Jacen was safe for the time being. He peered into the hole he had cut, looking with dismay at the mass of wires and circuits that controlled the door. Okay, what would Jaina do? he wondered. He closed his eyes and let his mind open up, tracing the lines of the wires and circuits. Some ran to communications systems, or computer terminals mounted at regular intervals along the corridors, or lights, or thermostats. Some ran to alarms, and others … connected to the door mechanism!
Jacen took a steadying breath. Now, what to do with those wires? He probably needed to cross them, but in a particular way. There was nothing to do but try it.
With aching fingers, Jacen disconnected one of the wires in the cluster he had isolated and touched it to another, careful that the exposed, electrified ends didn’t touch his bare skin. A little spark flashed, and the lights in his room flickered—but nothing else happened. He tried with the second wire and got no response at all.
Jacen hoped he wasn’t setting off silent alarms in the guard stations. He sighed. What if none of this worked? Well, he reasoned, then he might have to slice directly through the door after all. He shook his stinging fingers, anticipating the pain. First, he decided, he would try the last set of wires.
As if sensing Jacen’s impending despair, the door slid quietly open when he touched the wires together.
Jacen laughed aloud and looked out into the empty corridor.
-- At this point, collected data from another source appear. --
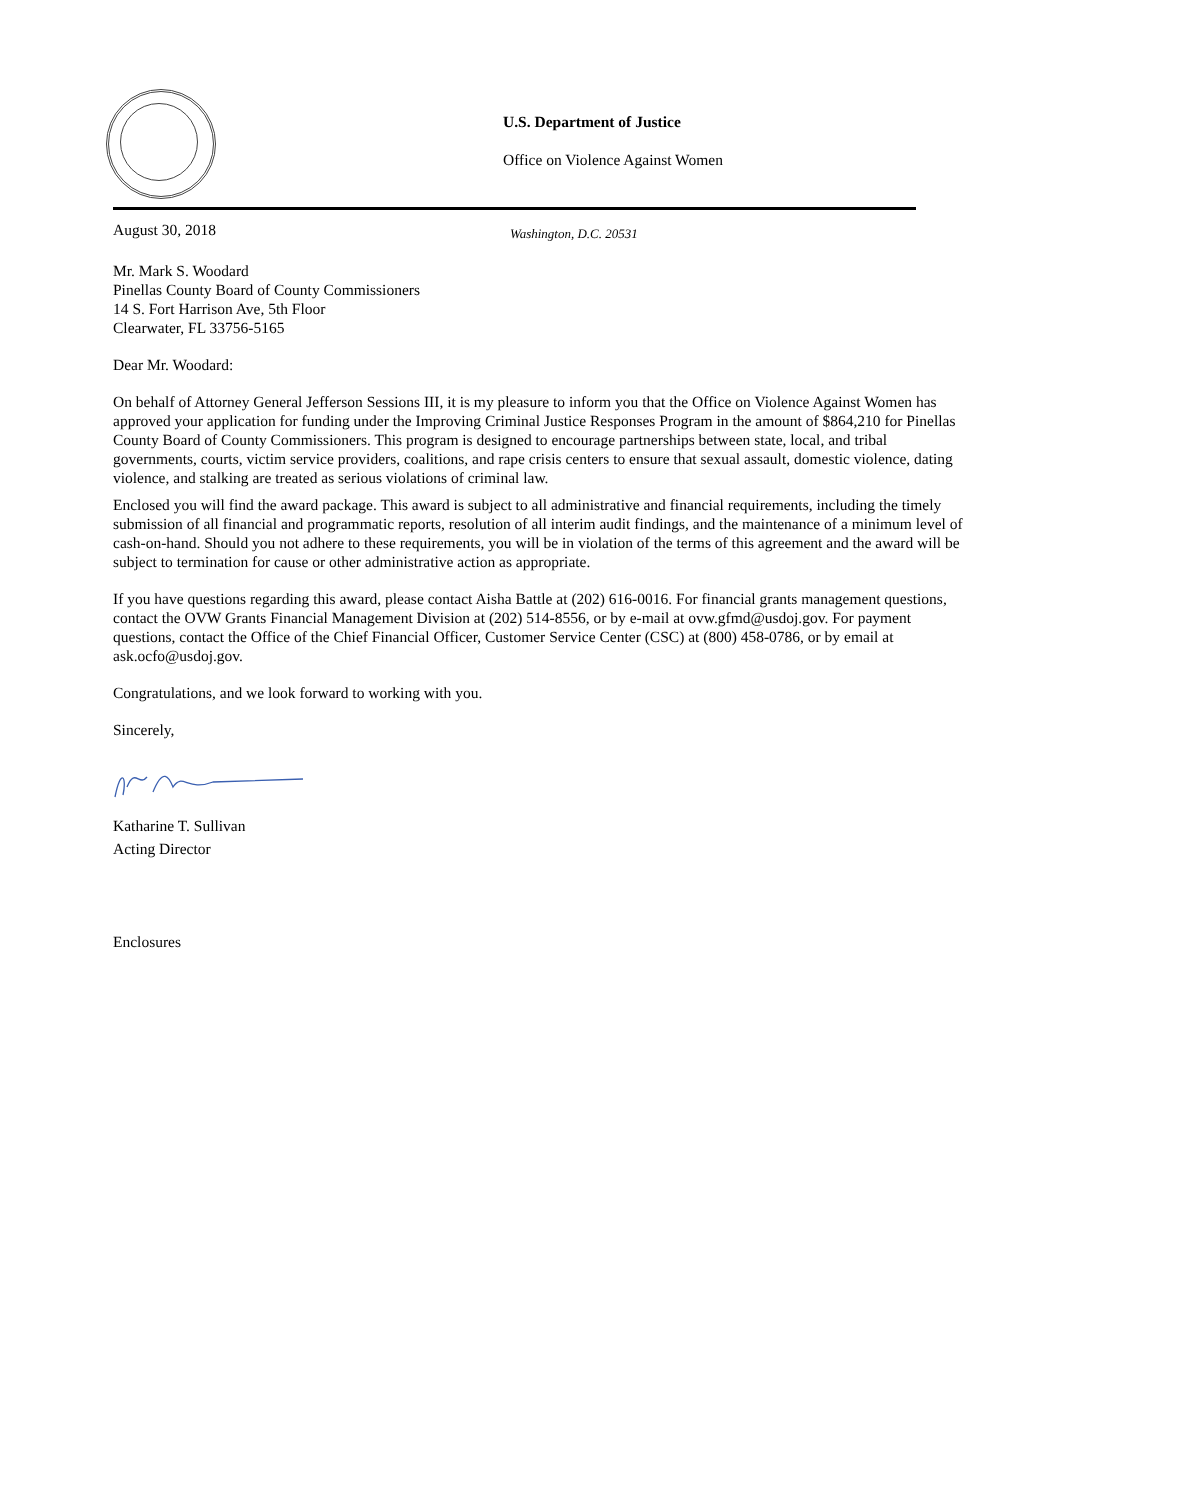U.S. Department of Justice
Office on Violence Against Women
Washington, D.C. 20531
August 30, 2018
Mr. Mark S. Woodard
Pinellas County Board of County Commissioners
14 S. Fort Harrison Ave, 5th Floor
Clearwater, FL 33756-5165
Dear Mr. Woodard:
On behalf of Attorney General Jefferson Sessions III, it is my pleasure to inform you that the Office on Violence Against Women has approved your application for funding under the Improving Criminal Justice Responses Program in the amount of $864,210 for Pinellas County Board of County Commissioners. This program is designed to encourage partnerships between state, local, and tribal governments, courts, victim service providers, coalitions, and rape crisis centers to ensure that sexual assault, domestic violence, dating violence, and stalking are treated as serious violations of criminal law.
Enclosed you will find the award package. This award is subject to all administrative and financial requirements, including the timely submission of all financial and programmatic reports, resolution of all interim audit findings, and the maintenance of a minimum level of cash-on-hand. Should you not adhere to these requirements, you will be in violation of the terms of this agreement and the award will be subject to termination for cause or other administrative action as appropriate.
If you have questions regarding this award, please contact Aisha Battle at (202) 616-0016. For financial grants management questions, contact the OVW Grants Financial Management Division at (202) 514-8556, or by e-mail at ovw.gfmd@usdoj.gov. For payment questions, contact the Office of the Chief Financial Officer, Customer Service Center (CSC) at (800) 458-0786, or by email at ask.ocfo@usdoj.gov.
Congratulations, and we look forward to working with you.
Sincerely,
Katharine T. Sullivan
Acting Director
Enclosures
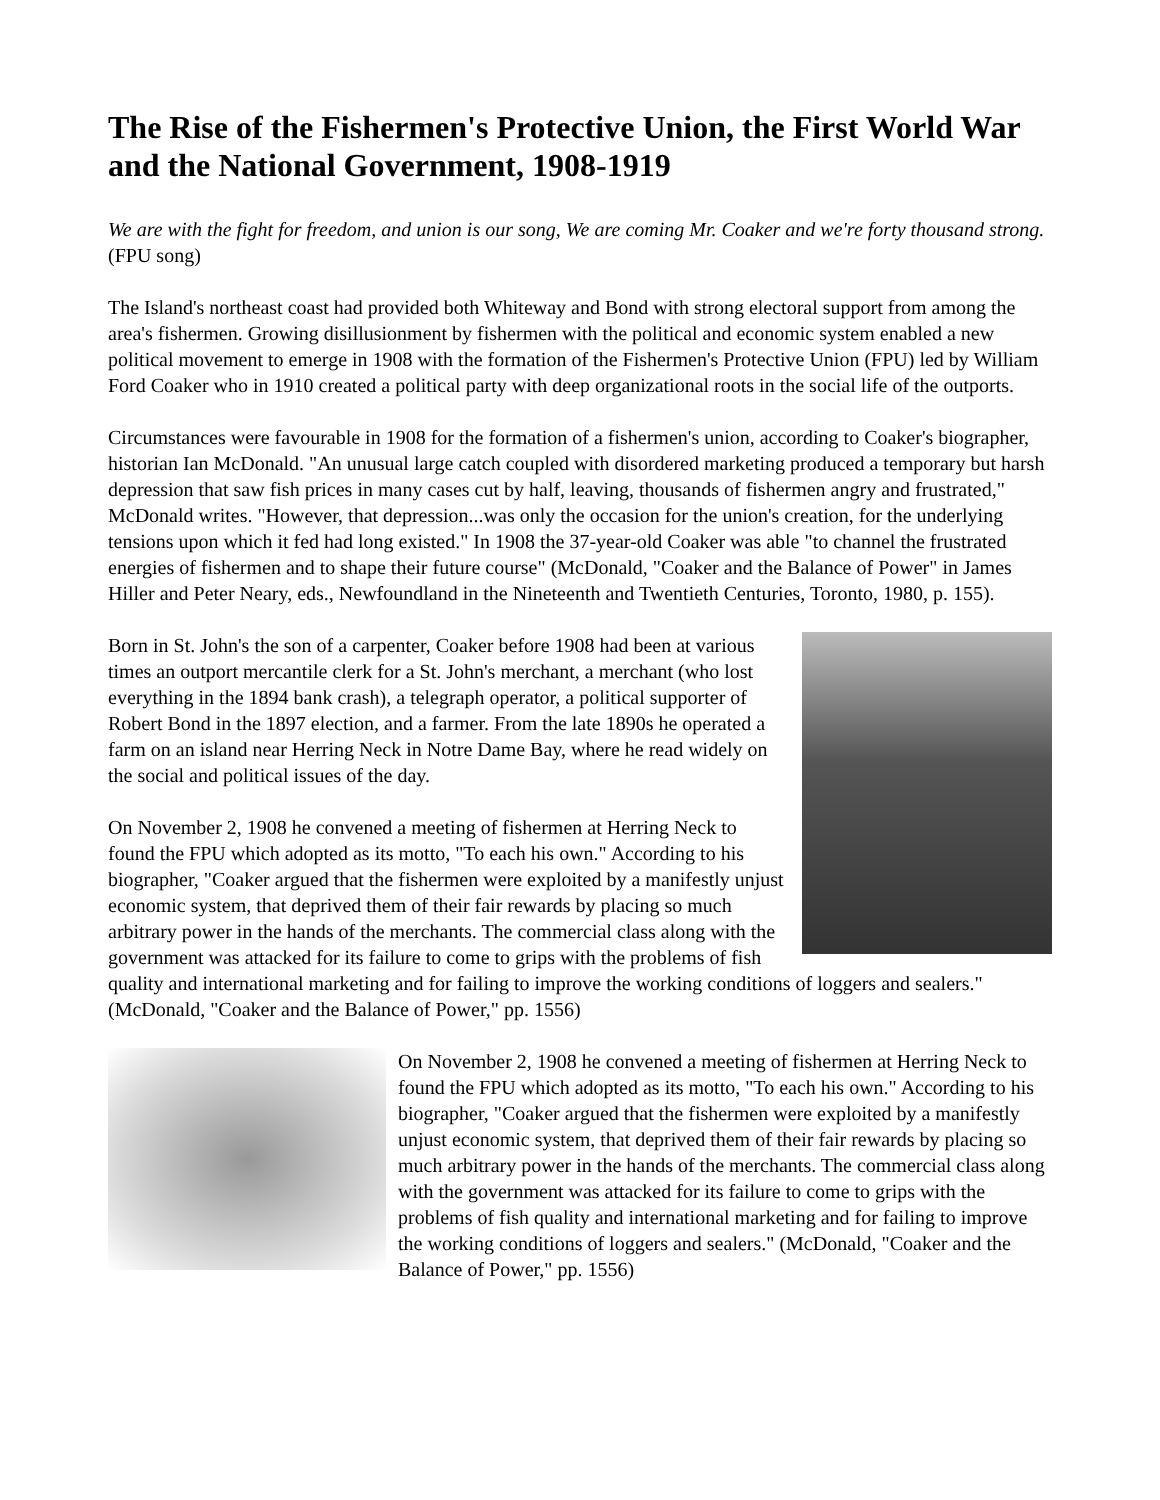The Rise of the Fishermen's Protective Union, the First World War and the National Government, 1908-1919
We are with the fight for freedom, and union is our song, We are coming Mr. Coaker and we're forty thousand strong. (FPU song)
The Island's northeast coast had provided both Whiteway and Bond with strong electoral support from among the area's fishermen. Growing disillusionment by fishermen with the political and economic system enabled a new political movement to emerge in 1908 with the formation of the Fishermen's Protective Union (FPU) led by William Ford Coaker who in 1910 created a political party with deep organizational roots in the social life of the outports.
Circumstances were favourable in 1908 for the formation of a fishermen's union, according to Coaker's biographer, historian Ian McDonald. "An unusual large catch coupled with disordered marketing produced a temporary but harsh depression that saw fish prices in many cases cut by half, leaving, thousands of fishermen angry and frustrated," McDonald writes. "However, that depression...was only the occasion for the union's creation, for the underlying tensions upon which it fed had long existed." In 1908 the 37-year-old Coaker was able "to channel the frustrated energies of fishermen and to shape their future course" (McDonald, "Coaker and the Balance of Power" in James Hiller and Peter Neary, eds., Newfoundland in the Nineteenth and Twentieth Centuries, Toronto, 1980, p. 155).
Born in St. John's the son of a carpenter, Coaker before 1908 had been at various times an outport mercantile clerk for a St. John's merchant, a merchant (who lost everything in the 1894 bank crash), a telegraph operator, a political supporter of Robert Bond in the 1897 election, and a farmer. From the late 1890s he operated a farm on an island near Herring Neck in Notre Dame Bay, where he read widely on the social and political issues of the day.
On November 2, 1908 he convened a meeting of fishermen at Herring Neck to found the FPU which adopted as its motto, "To each his own." According to his biographer, "Coaker argued that the fishermen were exploited by a manifestly unjust economic system, that deprived them of their fair rewards by placing so much arbitrary power in the hands of the merchants. The commercial class along with the government was attacked for its failure to come to grips with the problems of fish quality and international marketing and for failing to improve the working conditions of loggers and sealers." (McDonald, "Coaker and the Balance of Power," pp. 1556)
On November 2, 1908 he convened a meeting of fishermen at Herring Neck to found the FPU which adopted as its motto, "To each his own." According to his biographer, "Coaker argued that the fishermen were exploited by a manifestly unjust economic system, that deprived them of their fair rewards by placing so much arbitrary power in the hands of the merchants. The commercial class along with the government was attacked for its failure to come to grips with the problems of fish quality and international marketing and for failing to improve the working conditions of loggers and sealers." (McDonald, "Coaker and the Balance of Power," pp. 1556)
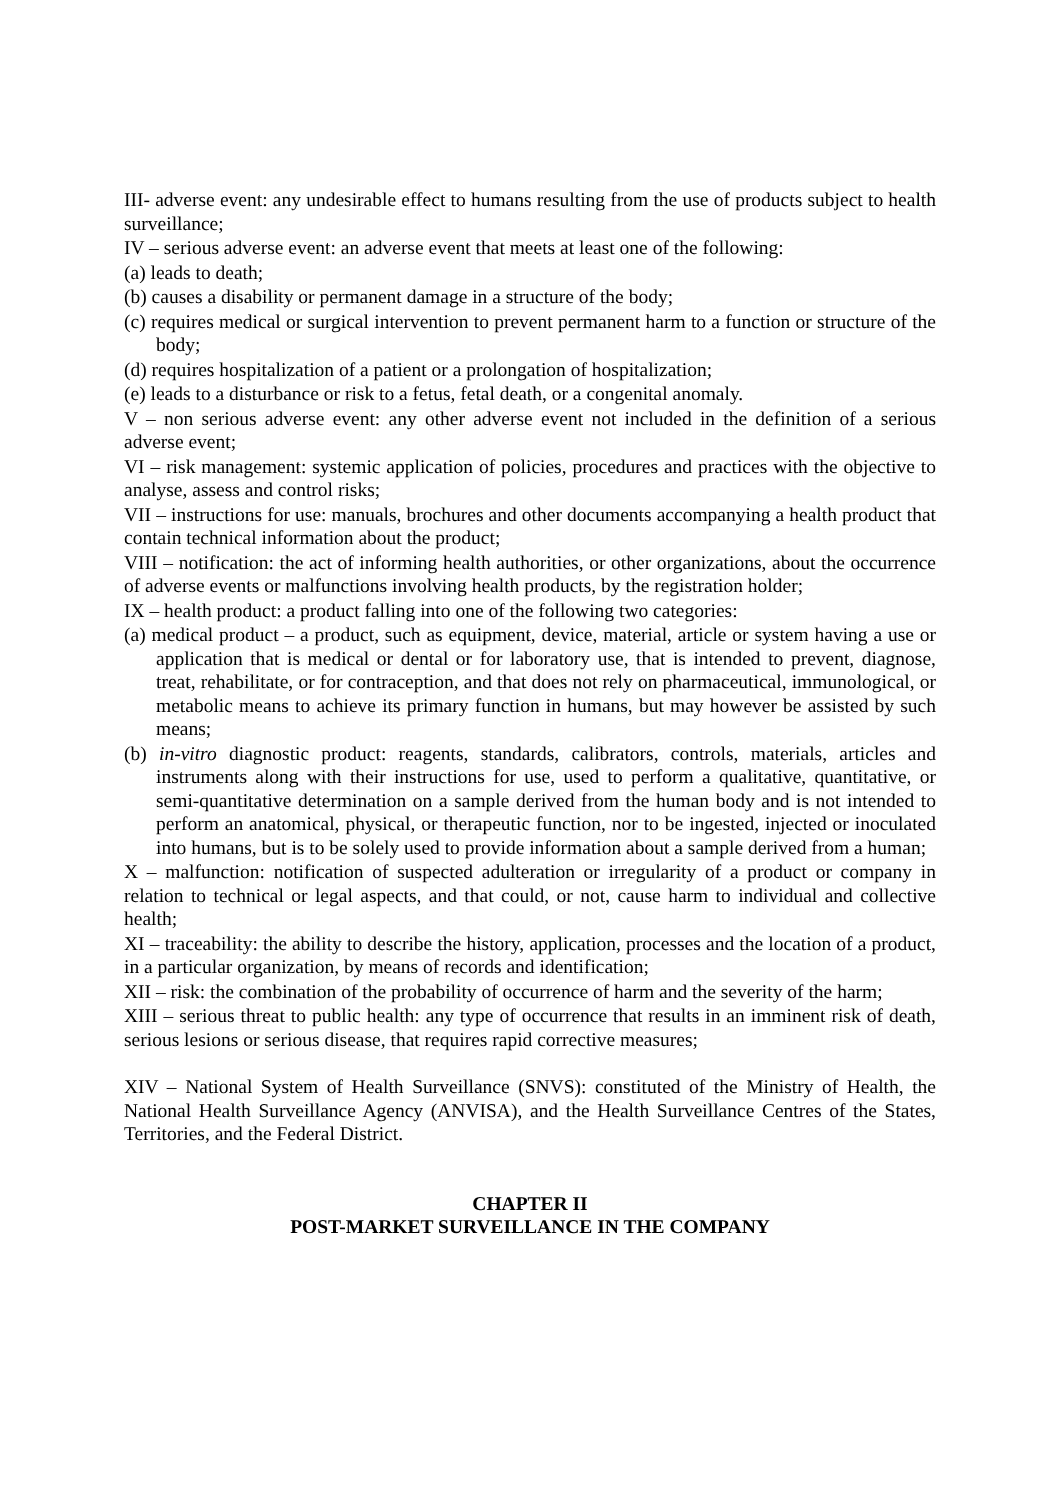III- adverse event: any undesirable effect to humans resulting from the use of products subject to health surveillance;
IV – serious adverse event: an adverse event that meets at least one of the following:
(a) leads to death;
(b) causes a disability or permanent damage in a structure of the body;
(c) requires medical or surgical intervention to prevent permanent harm to a function or structure of the body;
(d) requires hospitalization of a patient or a prolongation of hospitalization;
(e) leads to a disturbance or risk to a fetus, fetal death, or a congenital anomaly.
V – non serious adverse event: any other adverse event not included in the definition of a serious adverse event;
VI – risk management: systemic application of policies, procedures and practices with the objective to analyse, assess and control risks;
VII – instructions for use: manuals, brochures and other documents accompanying a health product that contain technical information about the product;
VIII – notification: the act of informing health authorities, or other organizations, about the occurrence of adverse events or malfunctions involving health products, by the registration holder;
IX – health product: a product falling into one of the following two categories:
(a) medical product – a product, such as equipment, device, material, article or system having a use or application that is medical or dental or for laboratory use, that is intended to prevent, diagnose, treat, rehabilitate, or for contraception, and that does not rely on pharmaceutical, immunological, or metabolic means to achieve its primary function in humans, but may however be assisted by such means;
(b) in-vitro diagnostic product: reagents, standards, calibrators, controls, materials, articles and instruments along with their instructions for use, used to perform a qualitative, quantitative, or semi-quantitative determination on a sample derived from the human body and is not intended to perform an anatomical, physical, or therapeutic function, nor to be ingested, injected or inoculated into humans, but is to be solely used to provide information about a sample derived from a human;
X – malfunction: notification of suspected adulteration or irregularity of a product or company in relation to technical or legal aspects, and that could, or not, cause harm to individual and collective health;
XI – traceability: the ability to describe the history, application, processes and the location of a product, in a particular organization, by means of records and identification;
XII – risk: the combination of the probability of occurrence of harm and the severity of the harm;
XIII – serious threat to public health: any type of occurrence that results in an imminent risk of death, serious lesions or serious disease, that requires rapid corrective measures;
XIV – National System of Health Surveillance (SNVS): constituted of the Ministry of Health, the National Health Surveillance Agency (ANVISA), and the Health Surveillance Centres of the States, Territories, and the Federal District.
CHAPTER II
POST-MARKET SURVEILLANCE IN THE COMPANY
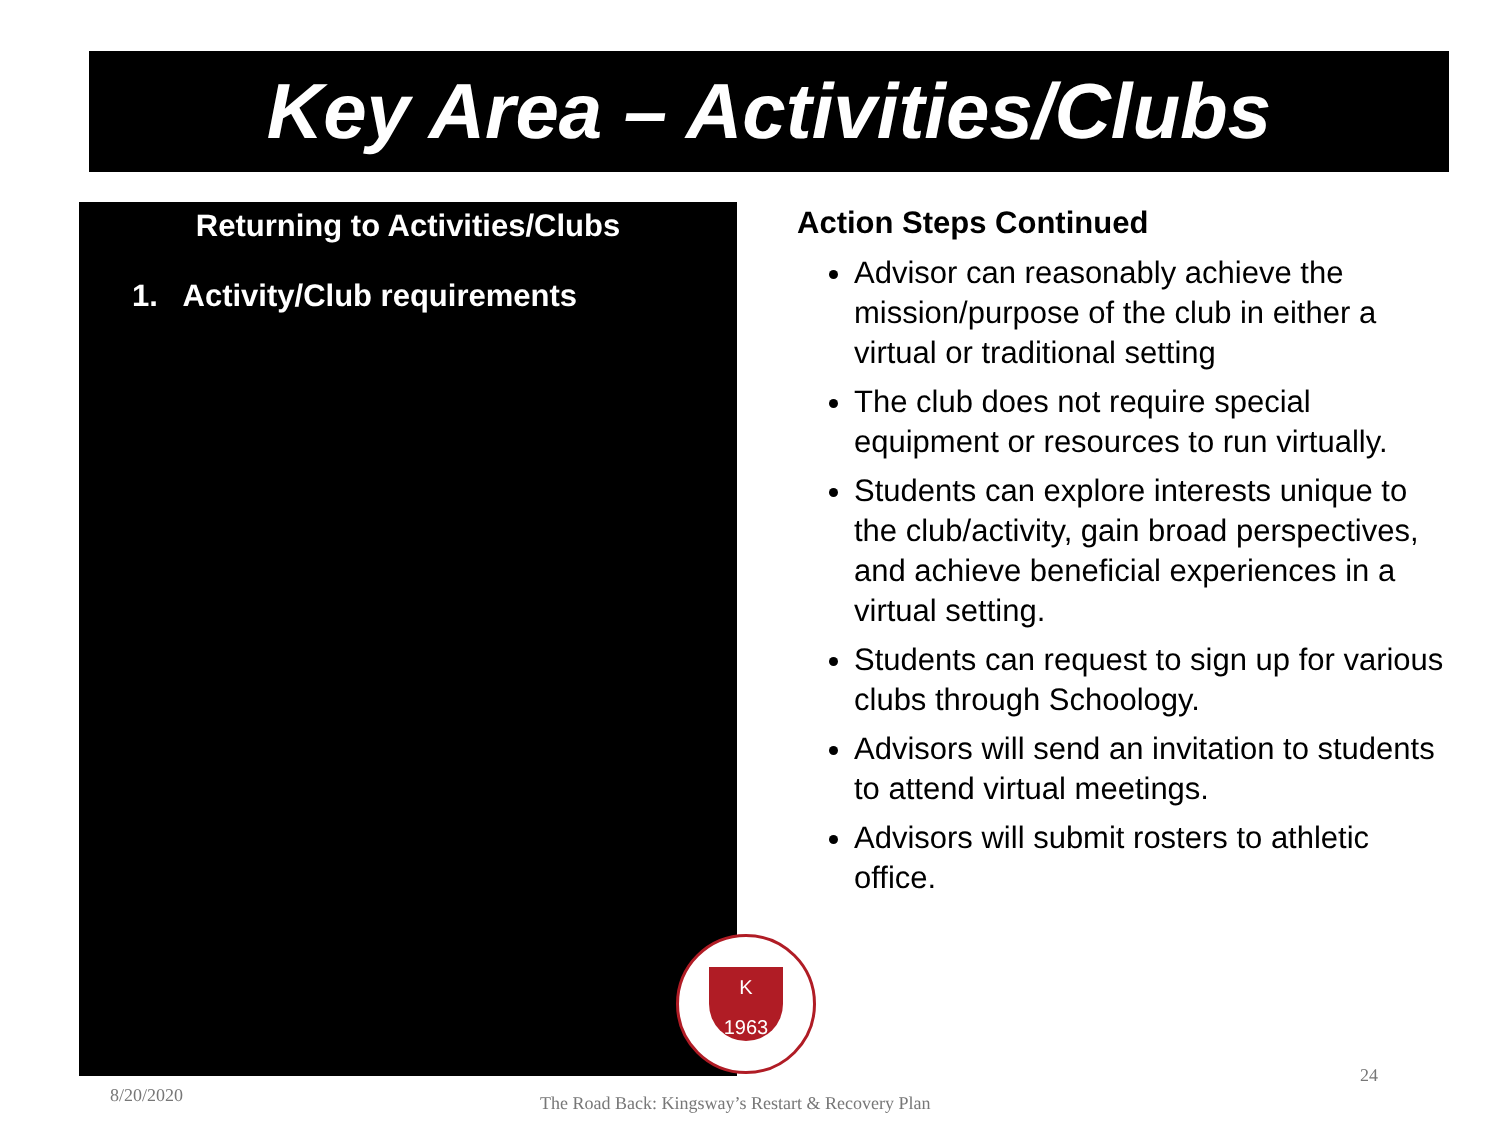Key Area – Activities/Clubs
Returning to Activities/Clubs
1. Activity/Club requirements
Action Steps Continued
Advisor can reasonably achieve the mission/purpose of the club in either a virtual or traditional setting
The club does not require special equipment or resources to run virtually.
Students can explore interests unique to the club/activity, gain broad perspectives, and achieve beneficial experiences in a virtual setting.
Students can request to sign up for various clubs through Schoology.
Advisors will send an invitation to students to attend virtual meetings.
Advisors will submit rosters to athletic office.
K
1963
8/20/2020
The Road Back: Kingsway’s Restart & Recovery Plan
24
He glanced from side to side, but saw only a string of sealed, featureless doors. Glowpanels lit the metallic corridors at half illumination, conserving power during the academy’s sleep period.
The door controls looked much easier from the outside, and he didn’t think he would have any trouble freeing Jaina and Lowie—once he found them.
It proved less difficult than Jacen had feared. He had seen the corridors down which the guards usually led Jaina and Lowie, so he went in that direction, calling with his mind. Jaina will be the easiest, he thought. He tiptoed along, afraid that at any moment stormtroopers would come marching around the corner.
But the Shadow Academy remained silent and asleep.
Jaina, he thought. Jaina!
Jacen walked along, listening at each of the doors. He didn’t want to cause too much of a disturbance, because the Dark Jedi students might sound an alarm if they noticed him.
At the seventh door he found her. Jacen sensed his sister, awake and excited, knowing he was out there. He worked the controls until her door slid open. Jaina burst out, hugging him. “I’ve been expecting you,” she said.